## ЗАДАНИЯ
1/ Перечислите все французские имена, которые в очерке об Анненском приведены как пример благозвучного сочетания имени и фамилии.
2/ Замените в очерке об Анненском «хореев» на «ямбов» и выведите фрагмент, начиная с «Анализируя чье-нибудь стихотворение, он» и далее до «был? За горой.».

## ТЕКСТ ДОКУМЕНТА
• • •

Сергей Маковский - Портреты современников
Сколько раз с какой-то завистью говорил он мне о выработанности французами звукочередования в стихах, да и в прозе. Доходил до мелочей. Например, возмущался русской небрежностью в выборе имени при крещении. Как это его, Анненского, нарекли Иннокентием? Варварски звучит: Иннокентий Анненский! У французов всегда: Поль Верлэн, Шарль Бодлэр, Виктор Гюго и т. д. А тут — удивительная нечеткость слуха:
— «У вас, Сергей Маковский, хоть ей-ий, а у меня — ий-ий.
Анализируя чье-нибудь стихотворение, он особенное внимание обращал на буквенное звучание слов. Например, говоря о «Тихой колыбельной» Федора Сологуба, замечает: «Помните вы эту «Тихую колыбельную»? — Вся из хореев, усеченных на конце нежно открытой рифмой. На ли, ю, ду, на и динькающей — день — тень, сон — лен или узкой шепотной — свет — нет.
Сколько в этой элегии чего-то истомленного, придушенного, еле-шепчущего, жутко-невыразимо-лунного:
— Сон, ты где был? За горой.
Что ты видел? Лунный свет.
— С кем ты был? С моей сестрой.
— А сестра пришла к нам? — Нет.
Я тихохонько пою
Баю-баюшки-баю…
Или после цитаты известной Сологубовской строфы:
Упала белая рубаха
И предо мной обнажена,
Дрожа от страсти и от страха,
Стоит она…
Анненский убеждает: «Только вы не разбирайте здесь слов. Я боюсь даже, что вы найдете их банальными. — А вот лучше сосчитайте-ка, сколько здесь а и полу-а — посмотрите, как человек воздуху набирает от того, что увидел, как у ведьмы упала белая рубаха? Кто разберет, где тут соблазн? где бессилие? где ужас?».
Потому-то поздняя французская поэзия и была его любимейшей. Он раз навсегда очаровался ее изысканным благозвучием, аллитерациями, ассонансами, верлэновской «de la musique avant toute chose», строфой Сюлли Прюдома (в его изумительном переводе):
Над гаснущим в томительном бреду
Не надо слов, — их гул нестроен.
Немного музыки — и тихо я уйду
Туда, где человек спокоен.

• • •

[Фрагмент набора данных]

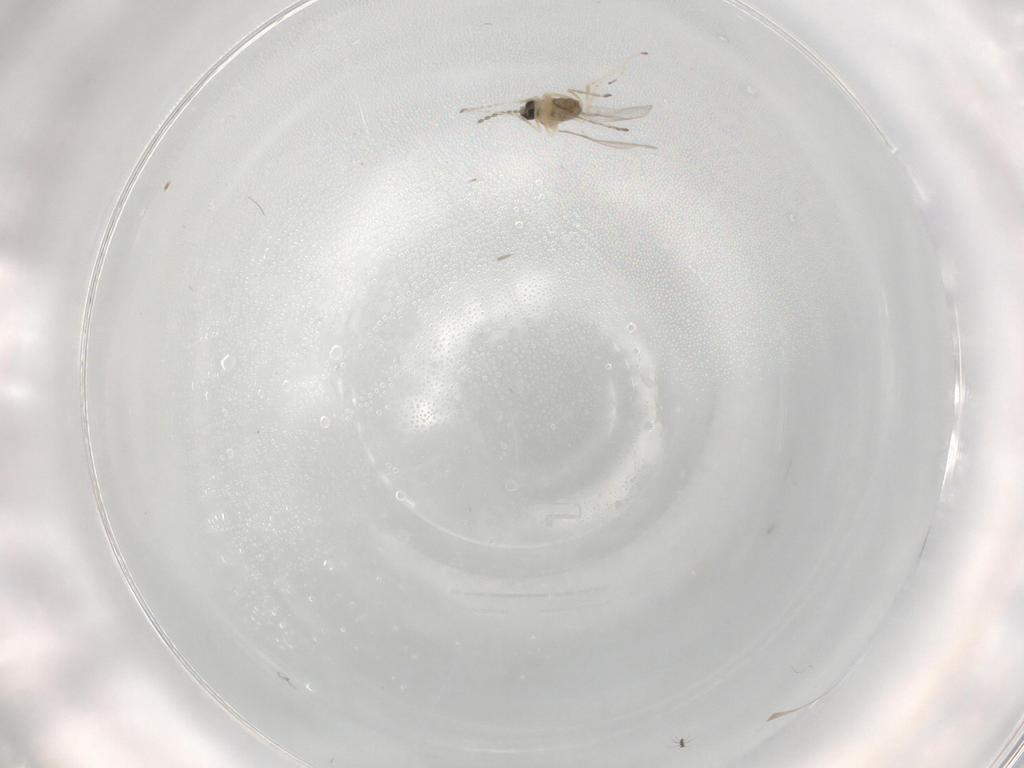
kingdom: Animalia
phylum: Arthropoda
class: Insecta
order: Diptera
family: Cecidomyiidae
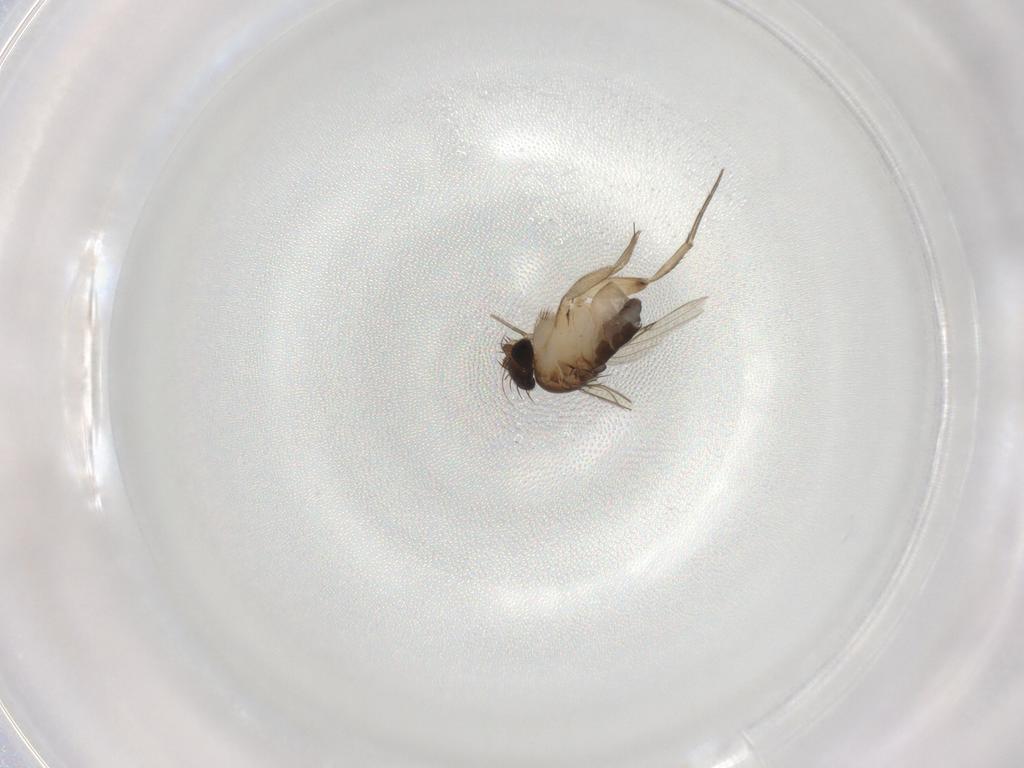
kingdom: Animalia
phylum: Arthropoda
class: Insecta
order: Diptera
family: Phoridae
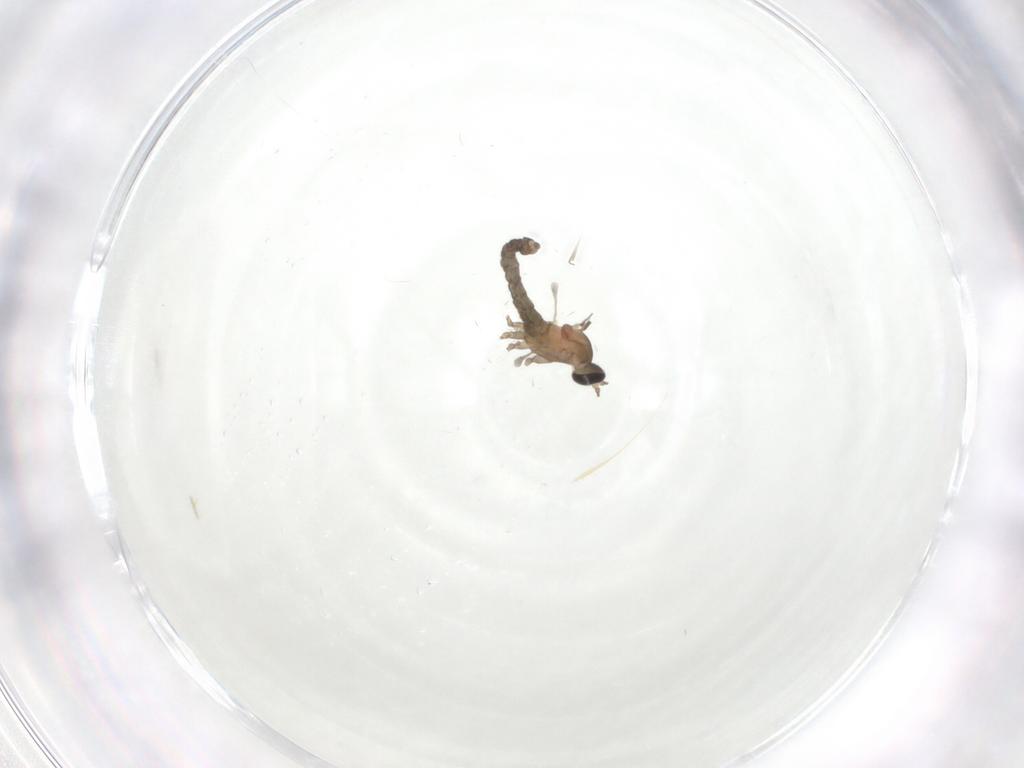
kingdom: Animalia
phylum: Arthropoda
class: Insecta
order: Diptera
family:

• • •

## ОТВЕТЫ ПО ЗАДАНИЯМ
1/ Поль Верлэн, Шарль Бодлэр, Виктор Гюго

2/
Анализируя чье-нибудь стихотворение, он особенное внимание обращал на буквенное звучание слов. Например, говоря о «Тихой колыбельной» Федора Сологуба, замечает: «Помните вы эту «Тихую колыбельную»? — Вся из ямбов, усеченных на конце нежно открытой рифмой. На ли, ю, ду, на и динькающей — день — тень, сон — лен или узкой шепотной — свет — нет.
Сколько в этой элегии чего-то истомленного, придушенного, еле-шепчущего, жутко-невыразимо-лунного:
— Сон, ты где был? За горой.